The Building Healthy Children program for at-risk teen mothers has been chosen as the recipient of the 2011 Greater Rochester Impact Award. Sponsored by the Rochester Business Journal and the United Way of Greater Rochester, the annual honor recognizes community programs that demonstrate "measurable, positive results."

Building Healthy Children provides comprehensive support to young moms in the Rochester community to assist them in starting their families on a positive path.
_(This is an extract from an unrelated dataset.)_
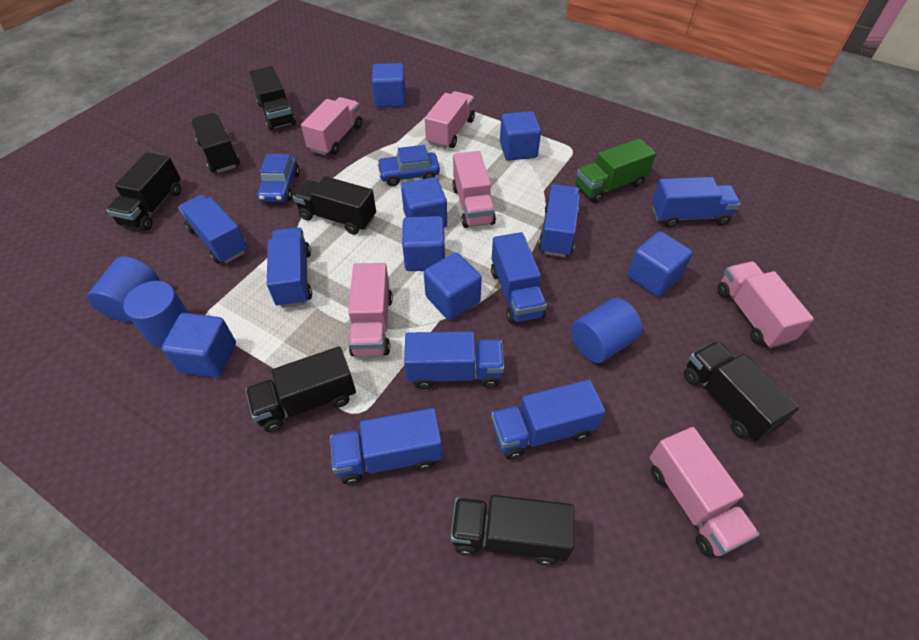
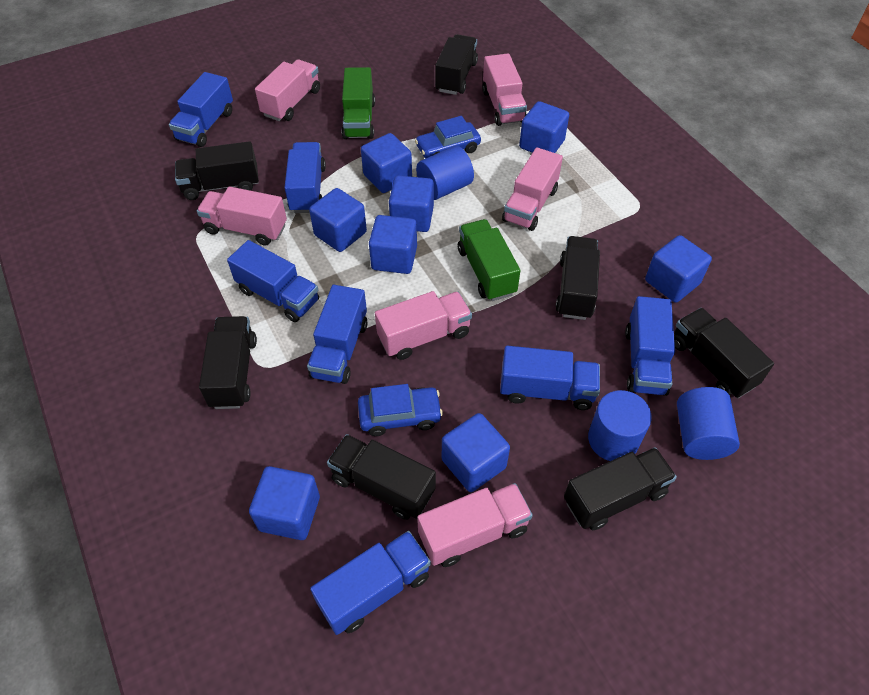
blue cube: [162,313,236,378] [372,63,406,108] [401,177,447,228] [402,216,445,271] [424,253,482,320] [500,111,541,161] [627,231,693,297] = 7 -> [249,466,320,540] [309,188,367,252] [361,133,412,193] [369,215,417,274] [389,176,434,232] [442,413,510,492] [519,101,569,153] [645,235,712,303] = 8
blue truck: [178,195,247,264] [267,227,312,308] [330,408,442,485] [404,331,504,389] [491,232,547,324] [491,379,605,460] [538,184,580,257] [652,177,740,228] = 8 -> [169,72,233,147] [227,240,319,322] [284,142,326,213] [307,285,368,384] [310,531,431,635] [500,346,600,410] [625,296,675,396] = 7
green truck: [576,139,656,203] = 1 -> [342,67,375,139] [458,219,520,301] = 2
The program helps mothers overcome challenges such as poverty, depression, domestic violence, or a history of abuse that may place their children at increased risk for maltreatment, emotional difficulties, behavioral problems, or ultimately foster care.

The innovative program brings together the expertise of four area institutions: Mt. Hope Family Center, Strong Pediatrics, the Society for Protection and Care of Children, and Strong Social Work. Working in close collaboration, paraprofessionals, social workers, psychologists, and medical personnel reach out to young mothers with interventions that have been proven effective. The program provides parenting education, parent-child attachment therapy, and treatment for depression, along with food, housing support, and transportation for up to three years. Funded by the Monroe County Department of Human Services and United Way, Building Healthy Children is one of 17 evidence-based home visitation programs nationwide recognized by the U.S. Children's Bureau.

Now in its fourth year, the program has offered support to 350 young mothers like Dominique White, whose difficult childhood and early pregnancy could easily have derailed her ability to parent. Instead, today White is on her way to a career in human services at Monroe Community College and has a secure and loving relationship with her three-year-old daughter, Naomi, one that she credits to the personal development she has undergone with the support of the program.

"I don't know where I would be if it wasn't for this place," she told a City newspaper reporter in 2010. "You know what they say about generations, and how it just keeps going? No more. I'm breaking the cycle right now. I will not have that kind of life for her."

The Impact Award is sponsored by the Bank of America. This year's awards honor three organizations and 15 individuals, including Andrea L. DeMeo, executive director and chief operating officer for the Center for Community Health and director of the University's annual United Way campaign. The award recipients will be honored on October 18 during a luncheon at the Hyatt Regency Rochester.